5. When it comes to true teamwork, the old saying, “The whole is greater than the sum of its parts,” definitely applies. Keith Richards cites example after example of how the Stones were at their best when they worked together and fed off each other’s energy. Neither Mick Jagger nor Keith Richards ever matched the success of the Rolling Stones when they tried to embark on solo careers, while some of their greatest hits were truly collaborative efforts that neither star could have pulled off working alone.
6. Focusing on ambitious goals can help people rise above the petty stuff. Time and again, members of the Rolling Stones would swallow their pride (albeit not easily sometimes) or give in on an issue in order to focus on the overall success of the band. For example, Richards recounts how Mick Jagger overlooked the inclusion of a saxophone player on a tour that he wasn’t personally very fond of (to put it mildly) because he knew that, despite his personal feelings, he was the best sax player they could have used to create the best possible music.
7. Einstein once said, “Genius is 99% perspiration and 1% inspiration.” The first song Richards and Jagger wrote together happened after their producer confined them to a house and ordered them not to come out until a song was done! A lot of creativity is really just about rolling up your sleeves and pushing through.

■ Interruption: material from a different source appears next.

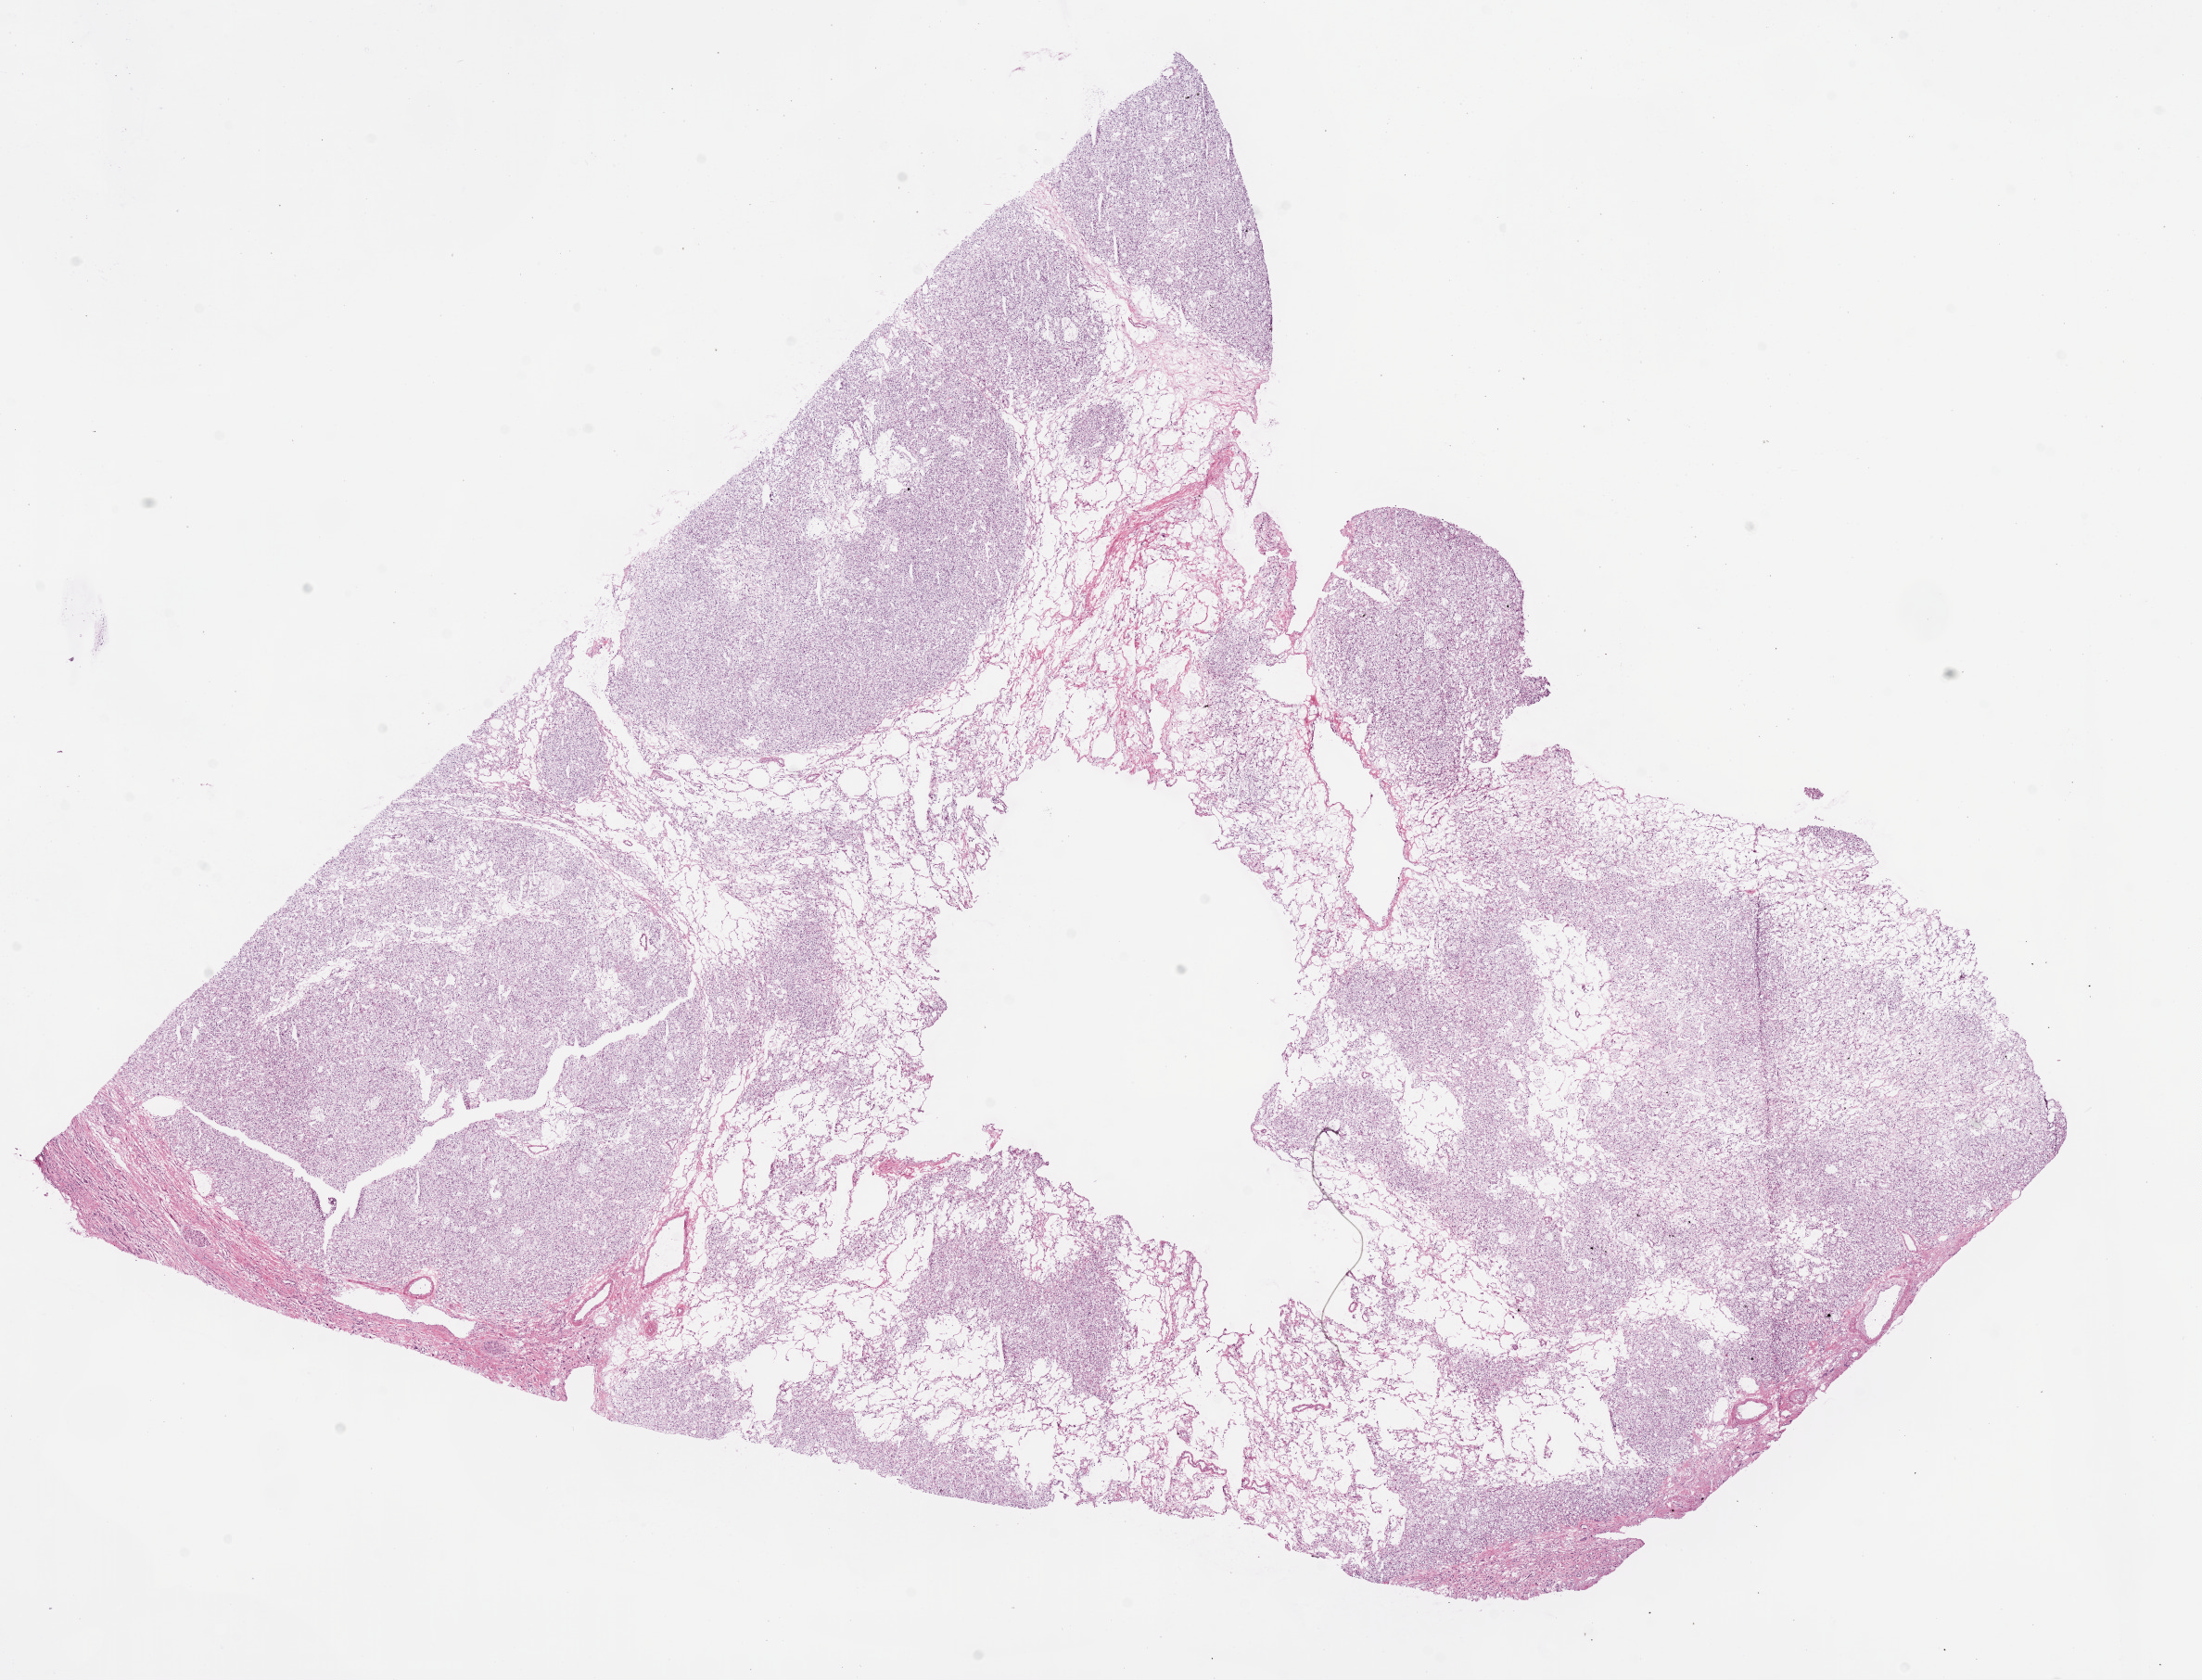
H&E-stained whole-slide image, low-resolution overview of the scanned area, about 19.1 x 14.5 mm (slide scanned at 20x); frozen section from the bottom of the tissue portion; primary tumour sample from the kidney. Male patient; age at initial diagnosis 43 years. Histologic grade: G2 (moderately differentiated). Slide review estimates, as recorded: tumour cells 95%, tumour nuclei 90%, normal cells 5%, necrosis 0%. Infiltration values recorded for this section: lymphocyte infiltration 1%.
• TNM: T1a NX M0
• diagnosis: Clear cell adenocarcinoma, NOS
• AJCC pathologic stage: I
• laterality: right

8. When inspiration doesn’t come to you, meet it half way. After Jagger and Richards hit a creative roadblock trying to write one last song for an album, they tore up a bunch of newspaper headlines and pages from books, threw them on the floor and looked for a little inspiration from the jumble of words on the floor. And it worked, resulting in the song, “Casino Boogie.”
9. Authenticity and instincts matter. Richards, at one point in their tumultuous relationship, accuses Mick Jagger of doing what a lot of entrepreneurs do: forgetting what brought them success in the first place and focusing too much on the competition, rather than trusting your instincts and focusing on what you do best.
10. Creativity is messy. It’s about playing with ideas and mucking around until you find something that works. The mega-hit “Start Me Up” is a classic example of a song that took years, and a lot of muckin’ about, for the Stones to get right.
11. “The show must go on!”. It’s an old show biz saw, but one that’s definitely accurate in the case of the Rolling Stones and any successful business. The Rolling Stones played through a monsoon in Bangalore, a heat wave in Milan, and freezing cold venues where Richards had to warm up his fingers with heat bags between sets. During one show with a big pyrotechnics kickoff, a lump of white phosphorous landed on Richards’s finger. He soldiered on through “Start Me Up” while watching his finger burn through to the bone. Chances are your business doesn’t deal in pyrotechnical displays, but it does deal with constant unforeseen circumstances and changes that will demand that your particular show go on regardless of unforeseen events.
12. No matter how many times you have to say or do something, from your customers’ perspective, it’s their first time! Richards describes how, no matter how often he’s playing the same song for a crowd, he feeds off the energy of the audience and understands that for the listeners, it’s their first experience in that moment.
13. Successful people seek out other successful people. Even in his later years, Richards loves playing with, and being challenged by, some of the greatest musicians of our time. Richards thrives in being tossed into situations where he is expected to be at his absolute best and pushed to the brink. Great leaders and great entrepreneurs surround themselves with people who push them to be at their best.
14. Teamwork is often about adjusting to each other people’s rhythms. When the Rolling Stones play, they are constantly adjusting their individual performances based on what everyone else is doing, in order to create the best possible result as a team.
And if great teamwork isn’t that, then I don’t know what is!